Figure 5 shows the extension of the code example by a function to clear one of the bits. This requires only two small changes to the copy of the set function. In line 14, the name of the function is changed, in line 20 the “or” of the bit is replaced by an “and” with the bit inverse value to be set.
In addition, the value range of the bitno parameter should be checked with an assertion. For this purpose, an include statement is inserted at the beginning of the module.
#include <assert.h> and in the body of the two functions the value is checked with:assert( bitno < 32 );
Application in RTOS context
Counting semaphore are used to synchronize tasks. A producer task could for example read data from a sensor and a consumer task could use the read values for calculations. Since the two tasks can run asynchronously with different priorities, synchronization is necessary. The producer increments a counter variable when data is read in and stored in a buffer. The consumer decrements the counter when it reads and processes data from the buffer. If the counter has the value 0, there is no data for processing, due to the asynchrony of the tasks, the value can become larger than 1, i.e. several data packets are waiting to be processed. Both increment and decrement must be protected by critical sections because of potential race conditions. The same applies to MUTEX, which usually enable access protection to resources. The main difference of MUTEX to a semaphore is that a MUTEX is always assigned to a single task, i.e. only the task that got a MUTEX can release it again. For example, in the open() function a UART interface is protected by a MUTEX from access by other tasks until the “owner” releases the MUTEX again. Whereas semaphores might be accessed by several tasks.
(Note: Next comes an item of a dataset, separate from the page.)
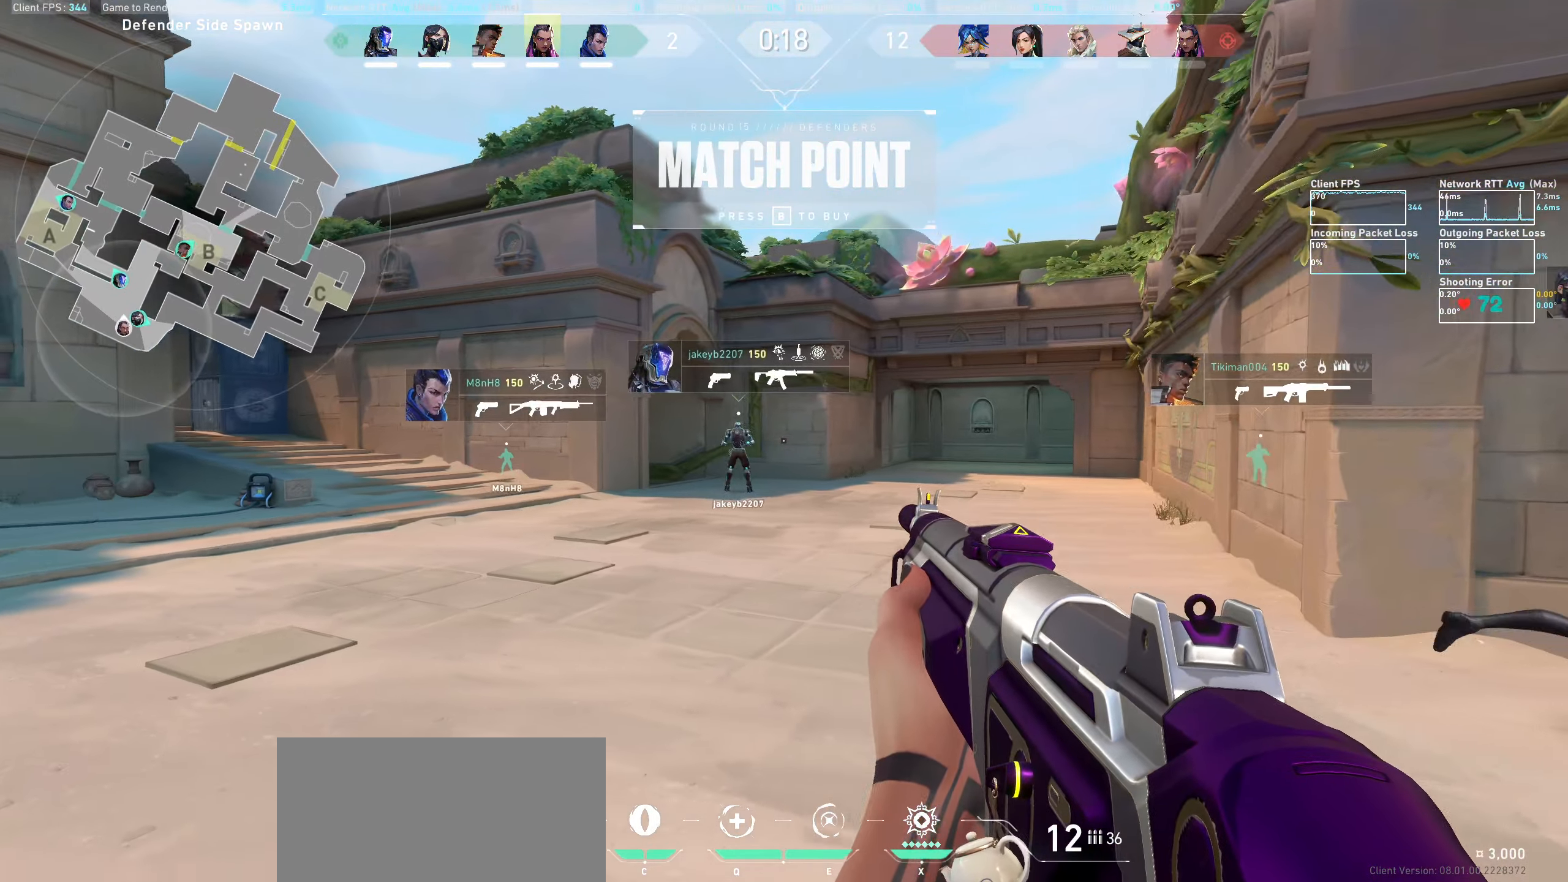
{"keys": ["d", "w"], "mouse": [], "events": [[417, "w", "down"]]}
This difference does not affected the application of Exclusive Primitives to the realization of the Critical Sections. Therefore the following code examples are limited to a potential realization of semaphores.
Have fun with Cortex-Mx 😊
Finally, please find below two code examples for
OS_Semaphore.h and OS_Semaphore.c
1 /**********************************************************************//**
2 * @file OS_Semaphore.h
3 * @version V1.1
4 * @date 14th of Feb 2025
5 * @author Remo Markgraf
6 * Copyright (C) 2025 Remo Markgraf info@tnms.de All rights reserved.
7 * @warning
8 * THE SOFTWARE IS PROVIDED "AS IS", WITHOUT WARRANTY OF ANY KIND, EXPRESS,
9 * IMPLIED OR STATUTORY, INCLUDING, BUT NOT LIMITED TO, THE WARRANTIES OF
10 * MERCHANTABILITY, FITNESS FOR A PARTICULAR PURPOSE AND NONINFRINGEMENT TO
11 * THIS SOFTWARE. IN NO EVENT SHALL THE AUTHOR BE LIABLE FOR ANY CLAIM,
12 * DAMAGES OR OTHER LIABILITY, WHETHER IN AN ACTION OF CONTRACT, TORT OR
13 * OTHERWISE, ARISING FROM, OUT OF OR IN CONNECTION WITH THE SOFTWARE OR THE
14 * USE OR OTHER DEALINGS IN THE SOFTWARE.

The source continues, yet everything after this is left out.